Christian Faes: Just generally, the example you described is positive, with more banks coming to market. They use technology as financial services businesses. They create ways of serving the customer better, which necessarily puts pressure on the larger incumbents to innovate and evolve their services as well. That is encouraging. You do still see the dominant position for the big banks. They are very profitable and very entrenched in the system, so it is going to take some time for new banks to be legitimate challengers to the larger ones. The trend is the correct one, I would say.

Q414       Anthony Browne: Do you see the FCA’s duty to promote competition in wholesale markets at all, or in capital markets?

Stuart Williams: Yes, we do. The challenge with our end of the industry is that competition is global. The risk is always that the regulator views competition on a local, UK basis, or that the definition of the market that they are looking at is the wrong definition. From our perspective, the CMA and the rest of the UK’s competition law worked very effectively. We would not necessarily need the regulator to also have a look at that. That might be different in the retail space, which is fine, but in wholesale markets it is that definition of what the market is. We compete for mobile global liquidity with the US and Asia and, to an extent, with Europe.

Q415       Anthony Browne: There is a distinction there between competitiveness, which is the global aspect—

Stuart Williams: Correct. The competitiveness one is critical, and the competition one a bit less so.

Q416       Anthony Browne: While the PRA is part of the Bank of England, the Bank of England itself does not have competition objective. Should the Bank of England pay more attention to competition issues in the retail or wholesale markets, or does it just blithely stand above all of that?

Stuart Williams: I do not think that it does, because the Bank of England directly regulates FMIs, or financial market infrastructures, such as CCPs and payment infrastructure. There is a big overlap with fintech on that, so it is important on the competitiveness side that the Bank of England, alongside the other UK authorities, gets a competitiveness objective and operates on the same set of objectives for that part where it is a financial regulator in the same way that the PRA and the FCA are.

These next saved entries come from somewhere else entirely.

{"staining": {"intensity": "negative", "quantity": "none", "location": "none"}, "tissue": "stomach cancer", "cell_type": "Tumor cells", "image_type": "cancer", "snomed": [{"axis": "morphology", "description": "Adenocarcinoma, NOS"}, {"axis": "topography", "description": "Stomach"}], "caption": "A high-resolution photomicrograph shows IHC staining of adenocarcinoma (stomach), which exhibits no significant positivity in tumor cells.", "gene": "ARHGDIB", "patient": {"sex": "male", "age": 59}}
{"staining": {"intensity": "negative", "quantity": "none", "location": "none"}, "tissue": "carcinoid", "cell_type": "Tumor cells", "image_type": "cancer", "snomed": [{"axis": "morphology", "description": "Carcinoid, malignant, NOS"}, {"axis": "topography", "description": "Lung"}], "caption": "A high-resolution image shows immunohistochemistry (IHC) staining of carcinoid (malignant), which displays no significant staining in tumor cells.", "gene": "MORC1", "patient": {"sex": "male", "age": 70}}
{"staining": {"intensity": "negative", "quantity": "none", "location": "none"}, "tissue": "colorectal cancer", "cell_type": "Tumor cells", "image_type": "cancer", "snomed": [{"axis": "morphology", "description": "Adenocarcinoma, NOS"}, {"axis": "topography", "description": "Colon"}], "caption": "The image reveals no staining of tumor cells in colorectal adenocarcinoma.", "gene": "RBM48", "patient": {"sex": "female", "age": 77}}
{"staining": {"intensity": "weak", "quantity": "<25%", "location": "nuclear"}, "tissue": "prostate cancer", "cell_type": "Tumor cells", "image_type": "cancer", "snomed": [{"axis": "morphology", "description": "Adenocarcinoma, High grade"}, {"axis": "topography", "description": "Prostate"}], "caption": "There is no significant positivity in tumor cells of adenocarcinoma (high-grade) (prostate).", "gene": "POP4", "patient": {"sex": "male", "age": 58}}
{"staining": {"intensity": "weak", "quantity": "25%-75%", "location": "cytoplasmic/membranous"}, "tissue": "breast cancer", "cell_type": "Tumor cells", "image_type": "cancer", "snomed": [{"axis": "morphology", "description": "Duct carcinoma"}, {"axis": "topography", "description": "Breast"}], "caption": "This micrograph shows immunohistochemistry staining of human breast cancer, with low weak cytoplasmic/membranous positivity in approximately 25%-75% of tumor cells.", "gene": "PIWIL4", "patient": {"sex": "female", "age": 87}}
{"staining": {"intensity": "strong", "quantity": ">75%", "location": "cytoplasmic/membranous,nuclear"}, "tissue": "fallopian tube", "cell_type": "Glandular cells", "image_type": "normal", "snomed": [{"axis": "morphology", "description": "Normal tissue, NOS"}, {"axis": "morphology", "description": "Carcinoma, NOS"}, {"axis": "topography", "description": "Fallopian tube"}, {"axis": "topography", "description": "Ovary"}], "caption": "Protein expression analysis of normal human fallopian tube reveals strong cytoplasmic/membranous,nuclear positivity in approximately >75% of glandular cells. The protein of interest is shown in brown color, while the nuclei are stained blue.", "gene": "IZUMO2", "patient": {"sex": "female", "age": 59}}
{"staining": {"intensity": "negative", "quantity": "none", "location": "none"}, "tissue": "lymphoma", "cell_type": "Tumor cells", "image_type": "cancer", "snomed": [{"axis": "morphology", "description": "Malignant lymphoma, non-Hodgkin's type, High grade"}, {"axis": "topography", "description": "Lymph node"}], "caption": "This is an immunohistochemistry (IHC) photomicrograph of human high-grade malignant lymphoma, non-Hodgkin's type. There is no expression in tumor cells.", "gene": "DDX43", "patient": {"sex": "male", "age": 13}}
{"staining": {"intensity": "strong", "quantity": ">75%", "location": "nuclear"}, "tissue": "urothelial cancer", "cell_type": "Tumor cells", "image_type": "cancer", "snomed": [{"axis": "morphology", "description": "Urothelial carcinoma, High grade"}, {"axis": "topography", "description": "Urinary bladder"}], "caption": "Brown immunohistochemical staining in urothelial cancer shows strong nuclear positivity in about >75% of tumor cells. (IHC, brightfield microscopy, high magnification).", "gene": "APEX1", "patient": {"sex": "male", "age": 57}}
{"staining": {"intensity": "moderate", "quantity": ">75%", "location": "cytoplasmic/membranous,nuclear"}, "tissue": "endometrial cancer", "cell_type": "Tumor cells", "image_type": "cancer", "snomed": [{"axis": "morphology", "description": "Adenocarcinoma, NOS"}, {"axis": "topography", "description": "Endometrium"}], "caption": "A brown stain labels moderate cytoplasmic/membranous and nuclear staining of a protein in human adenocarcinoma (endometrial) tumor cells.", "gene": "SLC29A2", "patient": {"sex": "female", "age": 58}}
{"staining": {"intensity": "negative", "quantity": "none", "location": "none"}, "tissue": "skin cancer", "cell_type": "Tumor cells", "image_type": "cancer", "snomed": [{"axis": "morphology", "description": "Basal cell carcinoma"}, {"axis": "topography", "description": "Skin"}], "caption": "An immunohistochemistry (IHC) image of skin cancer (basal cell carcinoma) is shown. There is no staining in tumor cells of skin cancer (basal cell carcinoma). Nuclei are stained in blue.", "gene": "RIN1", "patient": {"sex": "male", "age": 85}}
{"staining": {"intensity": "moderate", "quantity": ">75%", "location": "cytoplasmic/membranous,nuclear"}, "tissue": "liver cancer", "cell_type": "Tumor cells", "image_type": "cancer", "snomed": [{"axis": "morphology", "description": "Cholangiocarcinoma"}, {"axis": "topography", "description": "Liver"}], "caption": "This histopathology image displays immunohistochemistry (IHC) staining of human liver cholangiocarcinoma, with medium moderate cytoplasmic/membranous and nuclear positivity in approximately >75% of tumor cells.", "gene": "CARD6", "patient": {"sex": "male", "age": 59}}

Christian Faes: What has just been described is very sensible. Clearly, more competition and bodies like the Bank of England being mindful of competition is a positive thing.

Chair: That brings us to the end of this session. Can I thank all three of our witnesses for some very valuable evidence? We have covered a lot of ground and some very important issues around regulation and the future of the financial services framework. It is particularly useful to get the specific focuses that each of you have on different parts of the financial services sector, and very timely also, given that we have the FCA before us the day after tomorrow. In terms of the letters that you might follow up, do not hesitate to be brisk and send something through to us. We will be happy to consider that. That concludes this session.